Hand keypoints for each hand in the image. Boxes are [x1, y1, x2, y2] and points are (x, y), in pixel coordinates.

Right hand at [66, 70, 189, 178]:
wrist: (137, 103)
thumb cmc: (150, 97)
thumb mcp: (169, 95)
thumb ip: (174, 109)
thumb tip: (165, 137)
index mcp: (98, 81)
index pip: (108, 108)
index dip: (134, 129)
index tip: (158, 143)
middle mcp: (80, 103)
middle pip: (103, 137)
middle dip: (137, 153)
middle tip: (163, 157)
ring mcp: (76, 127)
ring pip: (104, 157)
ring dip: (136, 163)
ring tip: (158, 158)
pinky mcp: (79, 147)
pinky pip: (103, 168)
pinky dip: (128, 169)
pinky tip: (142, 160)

══════════════════════════════

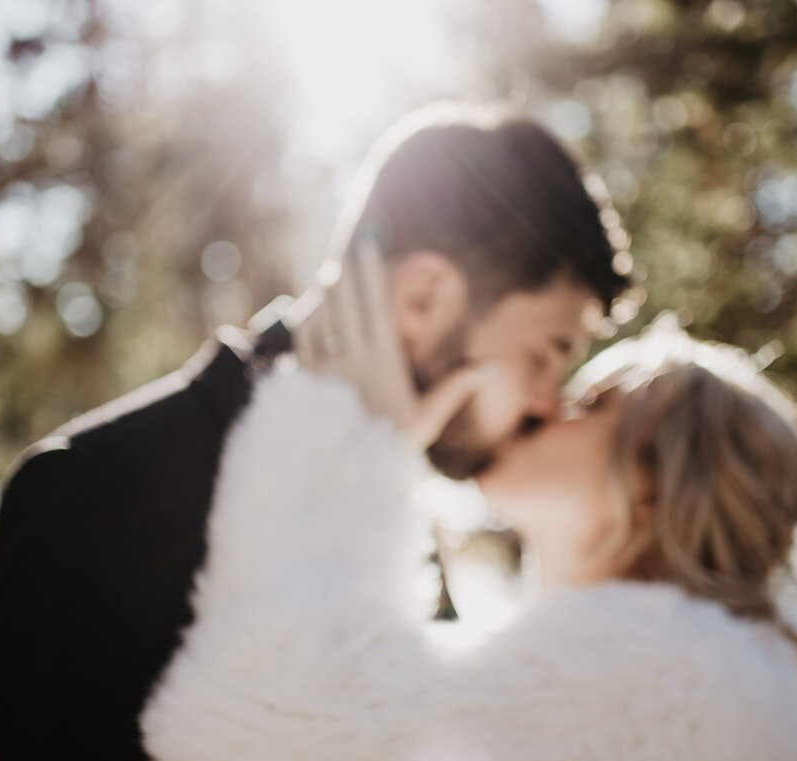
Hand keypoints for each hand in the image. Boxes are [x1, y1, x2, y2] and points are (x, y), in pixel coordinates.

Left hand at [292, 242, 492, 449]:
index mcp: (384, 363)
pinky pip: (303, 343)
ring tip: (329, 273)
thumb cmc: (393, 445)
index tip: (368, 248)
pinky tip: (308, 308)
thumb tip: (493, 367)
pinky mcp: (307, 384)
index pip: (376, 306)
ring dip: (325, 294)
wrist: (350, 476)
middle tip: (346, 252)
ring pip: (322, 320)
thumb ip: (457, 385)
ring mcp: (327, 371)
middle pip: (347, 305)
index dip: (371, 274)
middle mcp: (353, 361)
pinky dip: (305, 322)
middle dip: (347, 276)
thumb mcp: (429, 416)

══════════════════════════════

> [Task item]: Look above for the line holding "middle dip: (137, 153)" and the line holding "pinky tip: (142, 160)", then output exactly those two lines and every line between them, nothing more.

> [Expected answer]:
middle dip: (137, 153)
middle tip: (163, 157)
ring mcp: (76, 127)
ring pip: (104, 157)
ring dip: (136, 163)
ring tip: (158, 158)
pinky mcp: (79, 147)
pinky pip: (103, 168)
pinky dip: (128, 169)
pinky tip: (142, 160)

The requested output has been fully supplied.